» **What you need to do**:
Please copy exactly the lines from the first in the records through the line that contains "- Scroll Cube3's", but not the pictures.

[Dataset entries]
┌────────

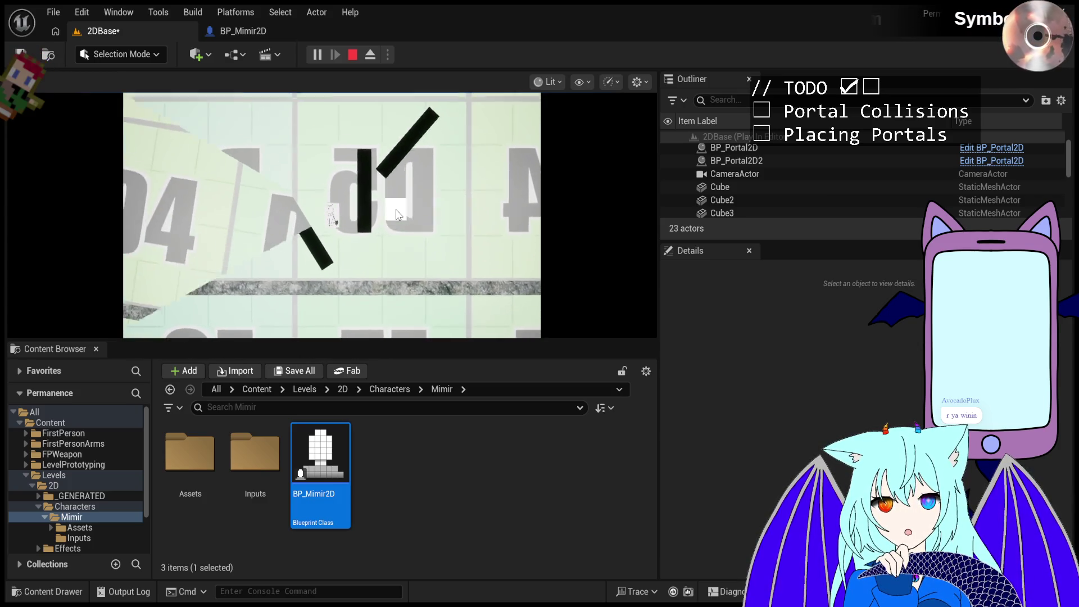
{"action": "left_click", "coordinate": [418, 211]}
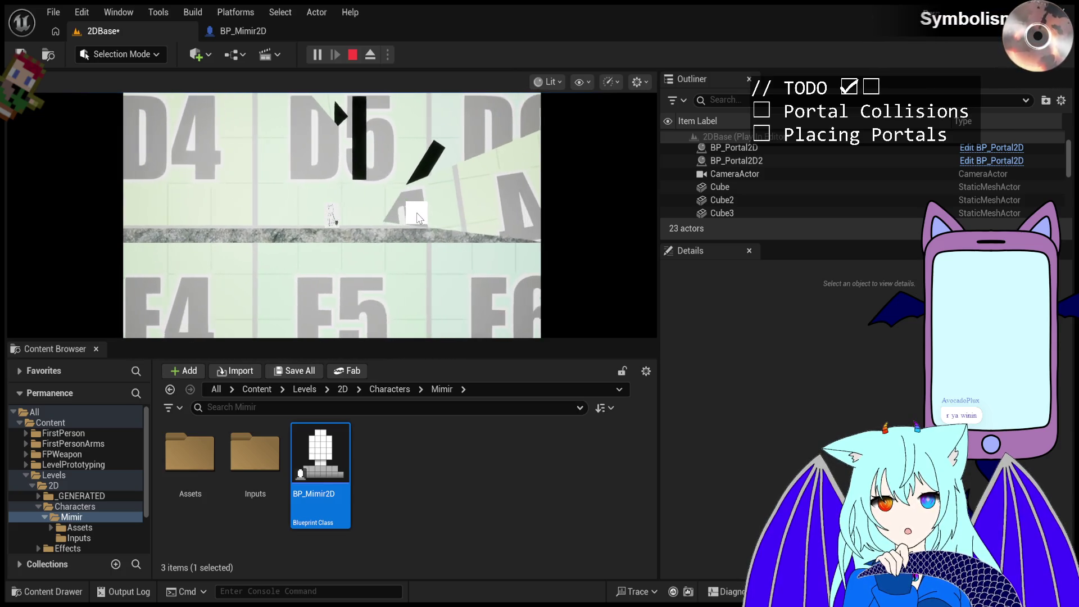
{"action": "key", "text": "Escape"}
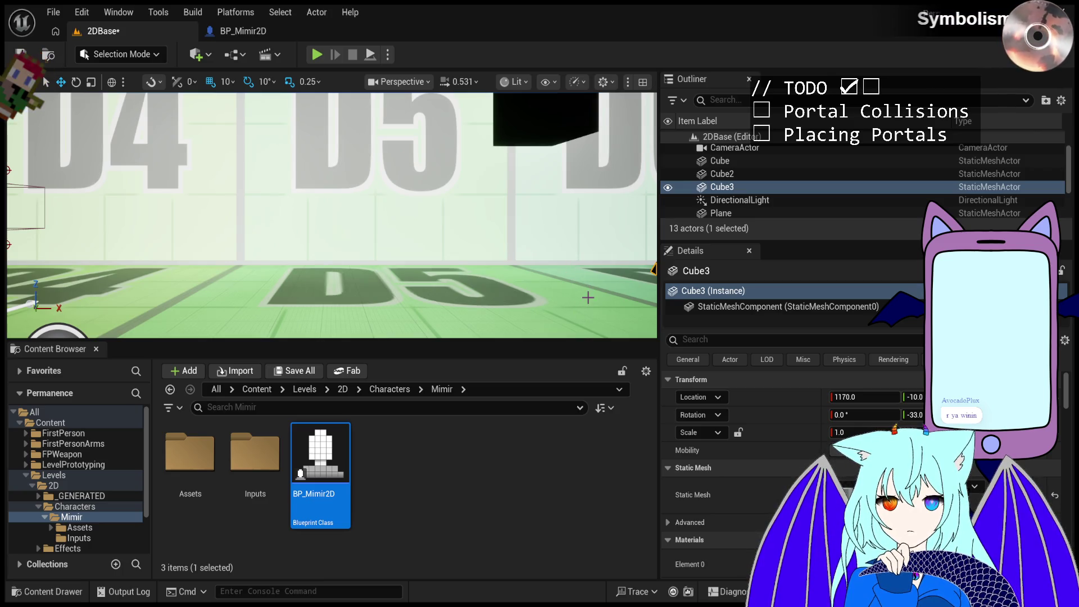
- Scroll Cube3's Details down to its Physics and Collision settings, then pull the view back toward the black blocks
{"action": "scroll", "coordinate": [754, 507], "scroll_direction": "down", "scroll_amount": 10}
{"action": "scroll", "coordinate": [754, 506], "scroll_direction": "down", "scroll_amount": 5}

└────────

» **Written response**:
{"action": "left_click", "coordinate": [418, 211]}
{"action": "key", "text": "Escape"}
- Scroll Cube3's Details down to its Physics and Collision settings, then pull the view back toward the black blocks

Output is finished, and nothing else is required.